─── DATASET EXCERPTS
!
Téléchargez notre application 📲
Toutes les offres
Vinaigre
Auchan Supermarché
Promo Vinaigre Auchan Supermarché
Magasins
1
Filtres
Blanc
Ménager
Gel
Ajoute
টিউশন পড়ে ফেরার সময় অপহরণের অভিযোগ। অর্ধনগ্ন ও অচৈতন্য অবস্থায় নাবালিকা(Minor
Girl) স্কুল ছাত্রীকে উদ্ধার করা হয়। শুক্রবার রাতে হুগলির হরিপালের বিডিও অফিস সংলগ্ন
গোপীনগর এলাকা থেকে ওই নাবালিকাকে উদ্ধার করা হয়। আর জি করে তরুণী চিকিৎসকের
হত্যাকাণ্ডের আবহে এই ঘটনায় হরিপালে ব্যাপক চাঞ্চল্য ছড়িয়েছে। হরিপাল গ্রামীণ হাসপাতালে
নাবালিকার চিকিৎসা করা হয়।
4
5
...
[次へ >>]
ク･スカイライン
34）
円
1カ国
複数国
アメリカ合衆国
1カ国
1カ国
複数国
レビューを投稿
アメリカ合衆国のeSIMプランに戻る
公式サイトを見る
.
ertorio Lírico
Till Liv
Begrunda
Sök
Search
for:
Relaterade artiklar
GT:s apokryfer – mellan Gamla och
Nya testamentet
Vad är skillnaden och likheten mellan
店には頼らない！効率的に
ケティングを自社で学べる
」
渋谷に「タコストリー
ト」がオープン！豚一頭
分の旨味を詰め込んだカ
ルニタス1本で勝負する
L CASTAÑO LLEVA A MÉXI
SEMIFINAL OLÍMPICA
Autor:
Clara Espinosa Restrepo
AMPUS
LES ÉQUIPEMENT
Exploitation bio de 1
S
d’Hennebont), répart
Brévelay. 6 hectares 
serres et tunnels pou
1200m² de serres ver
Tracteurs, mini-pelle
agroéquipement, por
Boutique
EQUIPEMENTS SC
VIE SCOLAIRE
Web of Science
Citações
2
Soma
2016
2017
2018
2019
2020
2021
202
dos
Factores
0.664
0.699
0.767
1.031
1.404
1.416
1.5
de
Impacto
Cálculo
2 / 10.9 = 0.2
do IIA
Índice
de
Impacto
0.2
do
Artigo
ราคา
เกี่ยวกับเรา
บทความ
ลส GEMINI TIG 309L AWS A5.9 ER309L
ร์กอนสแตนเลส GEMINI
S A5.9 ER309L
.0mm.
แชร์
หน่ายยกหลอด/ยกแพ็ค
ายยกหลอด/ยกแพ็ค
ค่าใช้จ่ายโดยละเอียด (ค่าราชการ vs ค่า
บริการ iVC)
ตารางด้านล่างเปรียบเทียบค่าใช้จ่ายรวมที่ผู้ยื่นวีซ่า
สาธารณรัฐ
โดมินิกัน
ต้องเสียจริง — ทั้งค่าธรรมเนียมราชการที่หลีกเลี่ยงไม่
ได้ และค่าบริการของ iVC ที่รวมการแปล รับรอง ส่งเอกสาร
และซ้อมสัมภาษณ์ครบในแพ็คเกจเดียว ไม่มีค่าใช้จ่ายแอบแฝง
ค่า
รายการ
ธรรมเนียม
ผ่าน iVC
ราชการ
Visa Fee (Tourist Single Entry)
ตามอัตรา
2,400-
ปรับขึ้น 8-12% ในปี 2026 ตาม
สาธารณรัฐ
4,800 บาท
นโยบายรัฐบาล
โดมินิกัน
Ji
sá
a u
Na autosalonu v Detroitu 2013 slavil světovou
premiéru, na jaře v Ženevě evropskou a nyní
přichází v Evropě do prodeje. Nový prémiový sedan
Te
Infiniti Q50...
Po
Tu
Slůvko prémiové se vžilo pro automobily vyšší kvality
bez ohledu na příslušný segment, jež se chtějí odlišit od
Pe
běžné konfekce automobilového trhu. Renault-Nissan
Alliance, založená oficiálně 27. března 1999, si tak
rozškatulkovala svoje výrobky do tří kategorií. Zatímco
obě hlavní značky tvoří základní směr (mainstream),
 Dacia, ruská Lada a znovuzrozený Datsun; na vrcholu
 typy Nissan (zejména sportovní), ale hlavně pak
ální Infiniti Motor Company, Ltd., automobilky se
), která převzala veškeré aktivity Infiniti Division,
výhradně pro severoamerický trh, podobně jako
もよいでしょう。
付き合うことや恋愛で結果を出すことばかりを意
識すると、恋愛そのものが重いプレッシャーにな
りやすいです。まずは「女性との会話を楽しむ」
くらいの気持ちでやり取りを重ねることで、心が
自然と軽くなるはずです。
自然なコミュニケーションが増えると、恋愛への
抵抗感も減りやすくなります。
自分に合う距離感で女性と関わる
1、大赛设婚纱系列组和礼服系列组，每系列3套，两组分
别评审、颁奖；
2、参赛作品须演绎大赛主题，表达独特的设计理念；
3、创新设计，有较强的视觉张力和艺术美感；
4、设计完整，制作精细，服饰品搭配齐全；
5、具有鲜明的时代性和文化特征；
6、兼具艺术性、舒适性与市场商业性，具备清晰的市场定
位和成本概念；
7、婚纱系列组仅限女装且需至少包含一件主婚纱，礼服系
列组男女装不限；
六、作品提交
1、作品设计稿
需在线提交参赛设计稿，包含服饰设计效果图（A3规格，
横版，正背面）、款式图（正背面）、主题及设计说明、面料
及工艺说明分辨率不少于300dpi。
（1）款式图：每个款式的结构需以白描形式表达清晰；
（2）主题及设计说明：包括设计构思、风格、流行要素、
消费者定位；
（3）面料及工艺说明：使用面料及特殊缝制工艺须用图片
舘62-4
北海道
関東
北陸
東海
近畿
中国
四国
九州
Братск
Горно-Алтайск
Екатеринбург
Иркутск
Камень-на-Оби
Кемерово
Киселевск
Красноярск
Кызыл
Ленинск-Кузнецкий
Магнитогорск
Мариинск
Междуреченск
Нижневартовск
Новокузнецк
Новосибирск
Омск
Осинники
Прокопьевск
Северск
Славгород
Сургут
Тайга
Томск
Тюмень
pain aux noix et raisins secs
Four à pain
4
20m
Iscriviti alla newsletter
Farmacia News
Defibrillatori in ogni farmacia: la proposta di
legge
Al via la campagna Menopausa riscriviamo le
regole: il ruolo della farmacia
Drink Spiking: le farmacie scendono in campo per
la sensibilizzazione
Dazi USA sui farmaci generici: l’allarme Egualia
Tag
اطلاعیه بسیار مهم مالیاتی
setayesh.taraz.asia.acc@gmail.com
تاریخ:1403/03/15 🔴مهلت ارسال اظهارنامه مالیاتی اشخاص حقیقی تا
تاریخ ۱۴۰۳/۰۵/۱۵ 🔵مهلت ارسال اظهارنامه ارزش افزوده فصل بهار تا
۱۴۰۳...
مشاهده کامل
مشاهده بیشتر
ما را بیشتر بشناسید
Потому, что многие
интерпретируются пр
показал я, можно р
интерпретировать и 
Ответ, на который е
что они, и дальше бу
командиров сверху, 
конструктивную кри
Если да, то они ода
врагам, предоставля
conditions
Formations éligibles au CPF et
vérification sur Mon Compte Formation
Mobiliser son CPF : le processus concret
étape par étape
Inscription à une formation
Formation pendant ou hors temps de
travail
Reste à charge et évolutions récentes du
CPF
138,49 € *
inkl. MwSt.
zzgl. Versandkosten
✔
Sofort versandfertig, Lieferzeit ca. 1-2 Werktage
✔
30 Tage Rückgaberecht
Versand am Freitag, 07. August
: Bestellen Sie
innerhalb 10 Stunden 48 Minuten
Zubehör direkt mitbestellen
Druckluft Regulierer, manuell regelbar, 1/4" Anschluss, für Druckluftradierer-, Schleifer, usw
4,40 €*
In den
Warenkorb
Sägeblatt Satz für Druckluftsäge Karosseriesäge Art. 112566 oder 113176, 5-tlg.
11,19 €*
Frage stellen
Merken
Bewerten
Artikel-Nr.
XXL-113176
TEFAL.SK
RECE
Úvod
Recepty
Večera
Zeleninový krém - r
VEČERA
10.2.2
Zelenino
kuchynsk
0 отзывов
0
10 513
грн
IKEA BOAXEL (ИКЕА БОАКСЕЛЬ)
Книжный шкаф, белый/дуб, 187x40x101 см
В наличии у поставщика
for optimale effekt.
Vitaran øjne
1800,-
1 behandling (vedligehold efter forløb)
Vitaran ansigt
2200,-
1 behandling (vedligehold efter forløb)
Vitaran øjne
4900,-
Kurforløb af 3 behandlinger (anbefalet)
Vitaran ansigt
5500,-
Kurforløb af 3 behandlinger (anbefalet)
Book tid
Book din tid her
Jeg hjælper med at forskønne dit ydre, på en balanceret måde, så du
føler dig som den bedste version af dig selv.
──────
- **PROBLEM DESCRIPTION**: Could you copy out, word for word, the part of the rows that opens with the very first line and closes with the line containing "Slůvko prémiové se", including both of those lines?

- **REPLY TO THE EXERCISE**:
!
Téléchargez notre application 📲
Toutes les offres
Vinaigre
Auchan Supermarché
Promo Vinaigre Auchan Supermarché
Magasins
1
Filtres
Blanc
Ménager
Gel
Ajoute
টিউশন পড়ে ফেরার সময় অপহরণের অভিযোগ। অর্ধনগ্ন ও অচৈতন্য অবস্থায় নাবালিকা(Minor
Girl) স্কুল ছাত্রীকে উদ্ধার করা হয়। শুক্রবার রাতে হুগলির হরিপালের বিডিও অফিস সংলগ্ন
গোপীনগর এলাকা থেকে ওই নাবালিকাকে উদ্ধার করা হয়। আর জি করে তরুণী চিকিৎসকের
হত্যাকাণ্ডের আবহে এই ঘটনায় হরিপালে ব্যাপক চাঞ্চল্য ছড়িয়েছে। হরিপাল গ্রামীণ হাসপাতালে
নাবালিকার চিকিৎসা করা হয়।
4
5
...
[次へ >>]
ク･スカイライン
34）
円
1カ国
複数国
アメリカ合衆国
1カ国
1カ国
複数国
レビューを投稿
アメリカ合衆国のeSIMプランに戻る
公式サイトを見る
.
ertorio Lírico
Till Liv
Begrunda
Sök
Search
for:
Relaterade artiklar
GT:s apokryfer – mellan Gamla och
Nya testamentet
Vad är skillnaden och likheten mellan
店には頼らない！効率的に
ケティングを自社で学べる
」
渋谷に「タコストリー
ト」がオープン！豚一頭
分の旨味を詰め込んだカ
ルニタス1本で勝負する
L CASTAÑO LLEVA A MÉXI
SEMIFINAL OLÍMPICA
Autor:
Clara Espinosa Restrepo
AMPUS
LES ÉQUIPEMENT
Exploitation bio de 1
S
d’Hennebont), répart
Brévelay. 6 hectares 
serres et tunnels pou
1200m² de serres ver
Tracteurs, mini-pelle
agroéquipement, por
Boutique
EQUIPEMENTS SC
VIE SCOLAIRE
Web of Science
Citações
2
Soma
2016
2017
2018
2019
2020
2021
202
dos
Factores
0.664
0.699
0.767
1.031
1.404
1.416
1.5
de
Impacto
Cálculo
2 / 10.9 = 0.2
do IIA
Índice
de
Impacto
0.2
do
Artigo
ราคา
เกี่ยวกับเรา
บทความ
ลส GEMINI TIG 309L AWS A5.9 ER309L
ร์กอนสแตนเลส GEMINI
S A5.9 ER309L
.0mm.
แชร์
หน่ายยกหลอด/ยกแพ็ค
ายยกหลอด/ยกแพ็ค
ค่าใช้จ่ายโดยละเอียด (ค่าราชการ vs ค่า
บริการ iVC)
ตารางด้านล่างเปรียบเทียบค่าใช้จ่ายรวมที่ผู้ยื่นวีซ่า
สาธารณรัฐ
โดมินิกัน
ต้องเสียจริง — ทั้งค่าธรรมเนียมราชการที่หลีกเลี่ยงไม่
ได้ และค่าบริการของ iVC ที่รวมการแปล รับรอง ส่งเอกสาร
และซ้อมสัมภาษณ์ครบในแพ็คเกจเดียว ไม่มีค่าใช้จ่ายแอบแฝง
ค่า
รายการ
ธรรมเนียม
ผ่าน iVC
ราชการ
Visa Fee (Tourist Single Entry)
ตามอัตรา
2,400-
ปรับขึ้น 8-12% ในปี 2026 ตาม
สาธารณรัฐ
4,800 บาท
นโยบายรัฐบาล
โดมินิกัน
Ji
sá
a u
Na autosalonu v Detroitu 2013 slavil světovou
premiéru, na jaře v Ženevě evropskou a nyní
přichází v Evropě do prodeje. Nový prémiový sedan
Te
Infiniti Q50...
Po
Tu
Slůvko prémiové se vžilo pro automobily vyšší kvality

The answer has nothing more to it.